Information:
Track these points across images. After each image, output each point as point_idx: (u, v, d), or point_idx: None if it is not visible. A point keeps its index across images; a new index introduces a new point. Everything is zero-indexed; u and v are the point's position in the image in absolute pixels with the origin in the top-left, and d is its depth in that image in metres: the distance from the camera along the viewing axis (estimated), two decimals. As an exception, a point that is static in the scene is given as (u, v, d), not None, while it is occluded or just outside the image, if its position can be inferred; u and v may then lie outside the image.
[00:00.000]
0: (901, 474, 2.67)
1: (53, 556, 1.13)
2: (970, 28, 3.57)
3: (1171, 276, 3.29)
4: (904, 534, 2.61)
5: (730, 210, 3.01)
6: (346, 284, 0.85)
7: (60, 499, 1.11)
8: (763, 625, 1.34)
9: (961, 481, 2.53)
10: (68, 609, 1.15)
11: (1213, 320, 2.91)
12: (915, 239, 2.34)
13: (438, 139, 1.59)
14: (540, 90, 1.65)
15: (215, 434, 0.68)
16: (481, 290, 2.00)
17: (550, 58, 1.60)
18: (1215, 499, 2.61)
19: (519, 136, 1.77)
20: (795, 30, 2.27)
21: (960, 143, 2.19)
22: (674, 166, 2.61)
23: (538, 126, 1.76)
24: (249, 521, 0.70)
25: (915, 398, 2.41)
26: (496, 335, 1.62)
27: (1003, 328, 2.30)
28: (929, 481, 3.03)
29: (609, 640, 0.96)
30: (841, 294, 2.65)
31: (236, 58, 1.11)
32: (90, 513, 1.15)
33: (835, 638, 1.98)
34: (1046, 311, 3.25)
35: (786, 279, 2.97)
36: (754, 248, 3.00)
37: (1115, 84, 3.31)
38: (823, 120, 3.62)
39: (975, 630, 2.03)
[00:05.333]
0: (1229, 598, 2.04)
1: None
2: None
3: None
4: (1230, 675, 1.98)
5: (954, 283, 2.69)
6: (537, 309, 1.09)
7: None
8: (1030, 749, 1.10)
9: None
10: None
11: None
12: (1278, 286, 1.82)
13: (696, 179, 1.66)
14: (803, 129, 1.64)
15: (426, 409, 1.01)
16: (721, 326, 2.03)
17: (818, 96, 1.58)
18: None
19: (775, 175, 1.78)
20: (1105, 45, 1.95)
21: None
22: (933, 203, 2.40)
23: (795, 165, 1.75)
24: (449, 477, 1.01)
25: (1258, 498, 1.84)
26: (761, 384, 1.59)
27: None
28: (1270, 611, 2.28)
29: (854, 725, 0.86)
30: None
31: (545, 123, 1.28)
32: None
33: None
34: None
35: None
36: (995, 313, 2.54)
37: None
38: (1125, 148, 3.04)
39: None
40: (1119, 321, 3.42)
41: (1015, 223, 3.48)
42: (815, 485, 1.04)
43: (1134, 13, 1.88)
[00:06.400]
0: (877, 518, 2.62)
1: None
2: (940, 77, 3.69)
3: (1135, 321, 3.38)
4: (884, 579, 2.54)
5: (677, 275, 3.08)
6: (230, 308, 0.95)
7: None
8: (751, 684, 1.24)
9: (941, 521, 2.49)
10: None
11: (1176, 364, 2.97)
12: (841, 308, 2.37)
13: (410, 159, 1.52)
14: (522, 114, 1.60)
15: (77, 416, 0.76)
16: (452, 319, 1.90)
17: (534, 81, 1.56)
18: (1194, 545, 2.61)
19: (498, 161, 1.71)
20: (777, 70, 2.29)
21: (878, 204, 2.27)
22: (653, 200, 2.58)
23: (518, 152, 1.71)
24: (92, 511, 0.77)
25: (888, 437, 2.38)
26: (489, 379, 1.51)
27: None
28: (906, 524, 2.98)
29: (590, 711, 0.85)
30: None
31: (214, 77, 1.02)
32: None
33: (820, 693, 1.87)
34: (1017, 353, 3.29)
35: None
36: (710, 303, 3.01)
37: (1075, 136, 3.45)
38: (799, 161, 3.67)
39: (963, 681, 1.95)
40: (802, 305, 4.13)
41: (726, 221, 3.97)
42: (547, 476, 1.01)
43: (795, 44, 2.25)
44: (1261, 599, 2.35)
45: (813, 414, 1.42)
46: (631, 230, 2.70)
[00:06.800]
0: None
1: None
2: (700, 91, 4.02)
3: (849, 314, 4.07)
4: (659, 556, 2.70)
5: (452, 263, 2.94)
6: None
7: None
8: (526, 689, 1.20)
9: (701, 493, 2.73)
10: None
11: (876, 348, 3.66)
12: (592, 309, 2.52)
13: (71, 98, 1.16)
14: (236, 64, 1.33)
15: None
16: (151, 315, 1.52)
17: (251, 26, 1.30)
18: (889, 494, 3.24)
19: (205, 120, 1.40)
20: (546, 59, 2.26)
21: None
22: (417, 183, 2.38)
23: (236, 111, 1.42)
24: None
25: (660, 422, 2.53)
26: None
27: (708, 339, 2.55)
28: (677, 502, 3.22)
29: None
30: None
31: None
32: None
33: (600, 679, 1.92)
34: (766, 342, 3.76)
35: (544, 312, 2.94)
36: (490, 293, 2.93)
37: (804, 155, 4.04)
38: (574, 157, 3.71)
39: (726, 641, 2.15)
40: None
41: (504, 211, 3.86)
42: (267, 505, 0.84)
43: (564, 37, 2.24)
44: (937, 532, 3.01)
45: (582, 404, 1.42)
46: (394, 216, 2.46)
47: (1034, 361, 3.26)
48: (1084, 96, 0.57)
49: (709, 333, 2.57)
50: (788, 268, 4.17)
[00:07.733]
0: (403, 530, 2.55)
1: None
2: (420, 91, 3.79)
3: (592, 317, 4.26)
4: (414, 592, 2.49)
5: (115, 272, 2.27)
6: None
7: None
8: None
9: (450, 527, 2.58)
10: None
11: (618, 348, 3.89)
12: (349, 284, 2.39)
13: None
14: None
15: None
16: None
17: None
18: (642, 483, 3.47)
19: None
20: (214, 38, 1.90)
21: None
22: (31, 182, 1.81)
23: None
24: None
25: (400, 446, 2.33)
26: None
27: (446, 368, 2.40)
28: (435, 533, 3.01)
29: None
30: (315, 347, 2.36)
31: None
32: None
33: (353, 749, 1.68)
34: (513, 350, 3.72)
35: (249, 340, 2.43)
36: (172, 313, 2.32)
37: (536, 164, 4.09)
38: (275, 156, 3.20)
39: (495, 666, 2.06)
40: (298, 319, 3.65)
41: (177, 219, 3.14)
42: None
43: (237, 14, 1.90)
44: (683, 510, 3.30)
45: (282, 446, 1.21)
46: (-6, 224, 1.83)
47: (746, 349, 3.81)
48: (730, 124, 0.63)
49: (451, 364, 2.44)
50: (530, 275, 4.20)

--

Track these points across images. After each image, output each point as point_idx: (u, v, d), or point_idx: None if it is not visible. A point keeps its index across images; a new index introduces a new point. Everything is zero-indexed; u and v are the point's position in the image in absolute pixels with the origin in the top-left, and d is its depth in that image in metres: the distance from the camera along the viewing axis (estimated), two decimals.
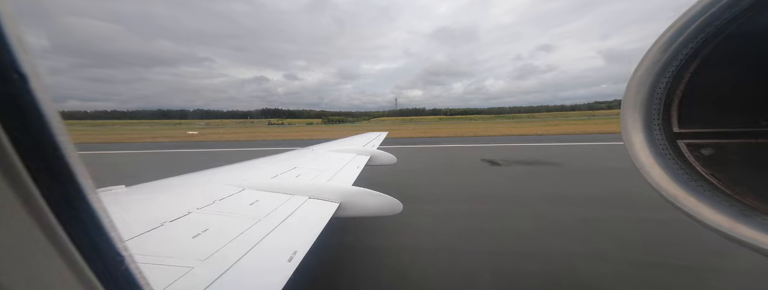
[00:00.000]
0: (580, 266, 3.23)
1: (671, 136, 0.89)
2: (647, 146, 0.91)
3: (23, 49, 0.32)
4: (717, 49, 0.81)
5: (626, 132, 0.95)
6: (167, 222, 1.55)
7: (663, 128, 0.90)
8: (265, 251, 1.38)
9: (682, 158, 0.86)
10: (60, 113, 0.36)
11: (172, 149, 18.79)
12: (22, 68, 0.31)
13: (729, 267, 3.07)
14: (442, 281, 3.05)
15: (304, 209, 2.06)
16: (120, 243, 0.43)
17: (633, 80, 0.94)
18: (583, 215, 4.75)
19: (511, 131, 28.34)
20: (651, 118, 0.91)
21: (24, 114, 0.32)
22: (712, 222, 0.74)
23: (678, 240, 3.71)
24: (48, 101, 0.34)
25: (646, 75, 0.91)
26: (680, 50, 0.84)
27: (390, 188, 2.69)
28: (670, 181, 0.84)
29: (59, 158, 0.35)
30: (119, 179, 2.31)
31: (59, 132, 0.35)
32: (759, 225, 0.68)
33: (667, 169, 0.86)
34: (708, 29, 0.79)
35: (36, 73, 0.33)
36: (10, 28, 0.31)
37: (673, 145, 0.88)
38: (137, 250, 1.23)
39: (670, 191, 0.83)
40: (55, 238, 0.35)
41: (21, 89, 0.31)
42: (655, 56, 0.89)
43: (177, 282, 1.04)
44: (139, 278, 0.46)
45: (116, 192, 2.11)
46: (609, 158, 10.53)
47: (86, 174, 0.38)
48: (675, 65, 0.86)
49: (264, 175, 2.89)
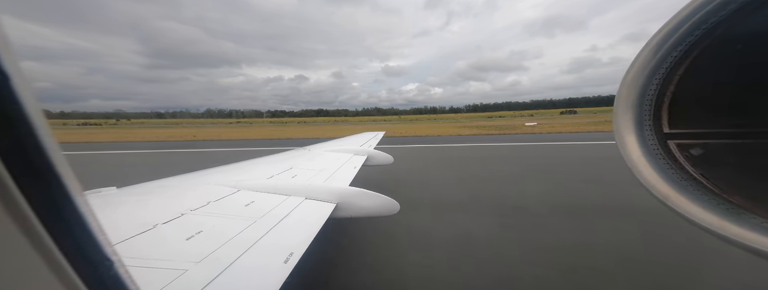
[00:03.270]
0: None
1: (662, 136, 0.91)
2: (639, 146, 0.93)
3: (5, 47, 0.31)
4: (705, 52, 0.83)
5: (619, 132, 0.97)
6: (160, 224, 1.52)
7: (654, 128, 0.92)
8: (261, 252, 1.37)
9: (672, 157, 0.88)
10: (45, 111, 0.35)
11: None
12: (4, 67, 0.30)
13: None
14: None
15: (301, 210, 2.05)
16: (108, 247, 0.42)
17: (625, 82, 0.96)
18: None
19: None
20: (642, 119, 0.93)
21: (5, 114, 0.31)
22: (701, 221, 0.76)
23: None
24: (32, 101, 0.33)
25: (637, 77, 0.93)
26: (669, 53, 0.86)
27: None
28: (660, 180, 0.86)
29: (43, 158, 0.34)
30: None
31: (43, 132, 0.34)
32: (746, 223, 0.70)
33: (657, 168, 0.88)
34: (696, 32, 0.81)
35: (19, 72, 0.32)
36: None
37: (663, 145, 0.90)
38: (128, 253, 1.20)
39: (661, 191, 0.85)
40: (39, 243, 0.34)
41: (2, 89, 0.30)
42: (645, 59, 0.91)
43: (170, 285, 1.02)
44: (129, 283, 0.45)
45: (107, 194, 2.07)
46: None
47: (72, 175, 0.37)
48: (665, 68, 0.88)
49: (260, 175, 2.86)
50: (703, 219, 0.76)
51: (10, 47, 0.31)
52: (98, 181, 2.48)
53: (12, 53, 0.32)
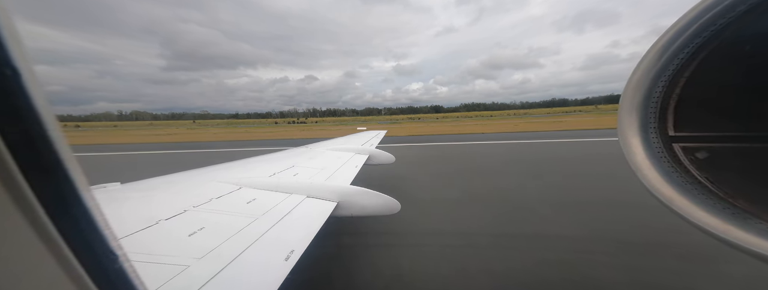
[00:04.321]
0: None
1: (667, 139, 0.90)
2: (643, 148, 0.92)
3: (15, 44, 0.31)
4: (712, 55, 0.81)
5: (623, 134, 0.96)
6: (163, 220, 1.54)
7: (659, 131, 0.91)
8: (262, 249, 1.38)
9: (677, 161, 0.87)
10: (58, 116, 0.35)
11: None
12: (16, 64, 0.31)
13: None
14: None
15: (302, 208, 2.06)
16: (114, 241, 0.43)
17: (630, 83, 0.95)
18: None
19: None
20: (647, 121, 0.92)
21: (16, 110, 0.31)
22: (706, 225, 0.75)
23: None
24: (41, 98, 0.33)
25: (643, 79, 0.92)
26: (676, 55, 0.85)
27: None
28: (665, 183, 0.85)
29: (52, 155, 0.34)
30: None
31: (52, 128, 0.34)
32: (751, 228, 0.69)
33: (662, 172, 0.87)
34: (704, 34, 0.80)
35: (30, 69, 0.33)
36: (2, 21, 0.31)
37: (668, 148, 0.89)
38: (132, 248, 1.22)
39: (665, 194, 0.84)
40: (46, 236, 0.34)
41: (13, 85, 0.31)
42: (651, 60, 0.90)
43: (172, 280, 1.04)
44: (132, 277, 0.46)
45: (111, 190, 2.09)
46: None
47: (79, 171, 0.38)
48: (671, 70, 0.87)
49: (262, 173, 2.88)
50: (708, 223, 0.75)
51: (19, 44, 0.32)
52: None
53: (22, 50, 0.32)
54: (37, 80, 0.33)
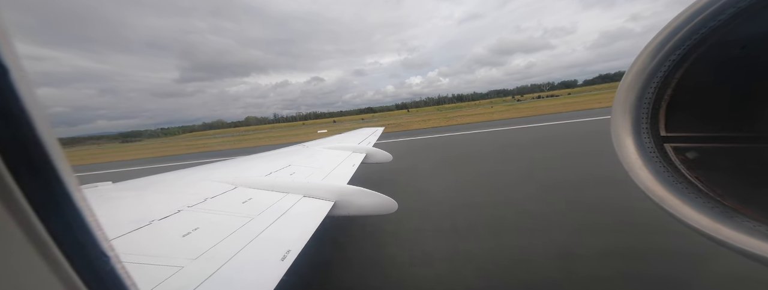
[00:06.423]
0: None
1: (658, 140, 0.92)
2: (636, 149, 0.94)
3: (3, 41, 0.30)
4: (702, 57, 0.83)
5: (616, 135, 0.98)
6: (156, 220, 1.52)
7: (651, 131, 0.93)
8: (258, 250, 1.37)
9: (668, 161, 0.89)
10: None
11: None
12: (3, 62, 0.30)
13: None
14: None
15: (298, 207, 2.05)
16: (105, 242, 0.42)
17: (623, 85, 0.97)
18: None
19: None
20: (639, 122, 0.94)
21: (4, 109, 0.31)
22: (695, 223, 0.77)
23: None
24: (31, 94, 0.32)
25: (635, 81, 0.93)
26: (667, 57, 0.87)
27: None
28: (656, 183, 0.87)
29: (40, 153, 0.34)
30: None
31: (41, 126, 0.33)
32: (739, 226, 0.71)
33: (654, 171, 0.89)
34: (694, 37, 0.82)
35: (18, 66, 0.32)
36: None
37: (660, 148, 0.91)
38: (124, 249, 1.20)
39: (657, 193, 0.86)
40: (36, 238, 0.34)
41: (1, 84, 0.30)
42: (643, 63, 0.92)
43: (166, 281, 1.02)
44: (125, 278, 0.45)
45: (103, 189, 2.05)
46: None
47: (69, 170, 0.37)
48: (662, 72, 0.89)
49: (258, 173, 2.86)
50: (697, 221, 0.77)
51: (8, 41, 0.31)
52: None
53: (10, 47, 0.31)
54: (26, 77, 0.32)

What needs to be done: Look above for the line containing "12: (22, 68, 0.31)", then write out every line from there down to the line containing "[00:03.270]", that line included, with no pictures.

Expected output:
12: (22, 68, 0.31)
13: (729, 267, 3.07)
14: (442, 281, 3.05)
15: (304, 209, 2.06)
16: (120, 243, 0.43)
17: (633, 80, 0.94)
18: (583, 215, 4.75)
19: (511, 131, 28.34)
20: (651, 118, 0.91)
21: (24, 114, 0.32)
22: (712, 222, 0.74)
23: (678, 240, 3.71)
24: (48, 101, 0.34)
25: (646, 75, 0.91)
26: (680, 50, 0.84)
27: (390, 188, 2.69)
28: (670, 181, 0.84)
29: (59, 158, 0.35)
30: (119, 179, 2.31)
31: (59, 132, 0.35)
32: (759, 225, 0.68)
33: (667, 169, 0.86)
34: (708, 29, 0.79)
35: (36, 73, 0.33)
36: (10, 28, 0.31)
37: (673, 145, 0.88)
38: (137, 250, 1.23)
39: (670, 191, 0.83)
40: (55, 238, 0.35)
41: (21, 89, 0.31)
42: (655, 56, 0.89)
43: (177, 282, 1.04)
44: (139, 278, 0.46)
45: (116, 192, 2.11)
46: (609, 158, 10.53)
47: (86, 174, 0.38)
48: (675, 65, 0.86)
49: (264, 175, 2.89)
[00:03.270]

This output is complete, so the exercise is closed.